The Duel
Should the Queen abdicate?
Andrew Brown
Hugo Vickers
© JAMES GIFFORD-MEAD / ALAMY STOCK PHOTO
Prince Philip, who will be 96 this June, has announced that he is retiring from official duties in the autumn. Is it time for the Queen, now 91, also to consider stepping down from her own much greater responsibilities as monarch?
YES Queen Elizabeth’s grandfather was killed by his doctors, with an eye to the media impact. Her father died of lung cancer at a relatively early age. She has been luckier and healthier. She could well last until she is over 100 years old and I hope very much that she does, but there will come a point when simple old age will enfeeble her and the job will become a tormenting impossibility. She might feel that enduring at all costs was her duty. Some such sentiment drove Pope John Paul II through his Parkinson’s disease, but was no example to follow. Pope Benedict XVI, who observed the process closely, learned from it and when his powers failed became the first Pope to retire for nearly 600 years.

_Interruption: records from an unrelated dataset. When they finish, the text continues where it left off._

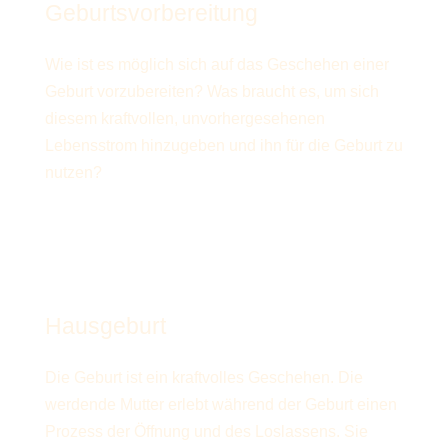
Geburtsvorbereitung
Wie ist es möglich sich auf das Geschehen einer
Geburt vorzubereiten? Was braucht es, um sich
diesem kraftvollen, unvorhergesehenen
Lebensstrom hinzugeben und ihn für die Geburt zu
nutzen?
Mehr erfahren
Hausgeburt
Die Geburt ist ein kraftvolles Geschehen. Die
werdende Mutter erlebt während der Geburt einen
Prozess der Öffnung und des Loslassens. Sie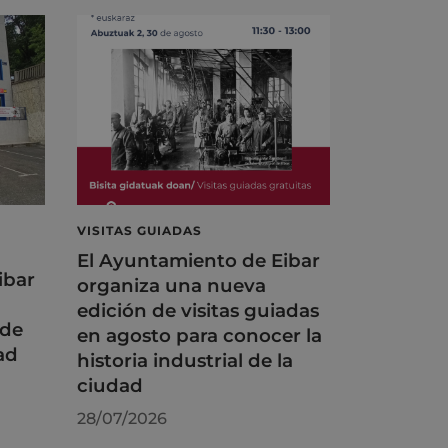
VISITAS GUIADAS
El Ayuntamiento de Eibar
ibar
organiza una nueva
edición de visitas guiadas
 de
en agosto para conocer la
ad
historia industrial de la
ciudad
28/07/2026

The Queen’s job is less demanding than a Pope’s. Much of her work consists in refraining from doing those things which it would be unimaginable for a good Queen to do (a lesson Prince Charles has failed to learn). But there are also active roles for a monarch and a huge one is approaching. She has lived through great changes, and the end of her reign will be used to mark a still greater, epochal one: an end to the kind of country we have been ever since the reign of the first Elizabeth and an end to all the history that our Queen was taught.
The monarchy will play a central part in helping the country understand and dramatise this transformation. The next coronation will be the most important piece of public theatre since the death of Diana. Much better to hold it at a time of her own choosing, and to set a final example of gracious renunciation rather than clinging on until grim death.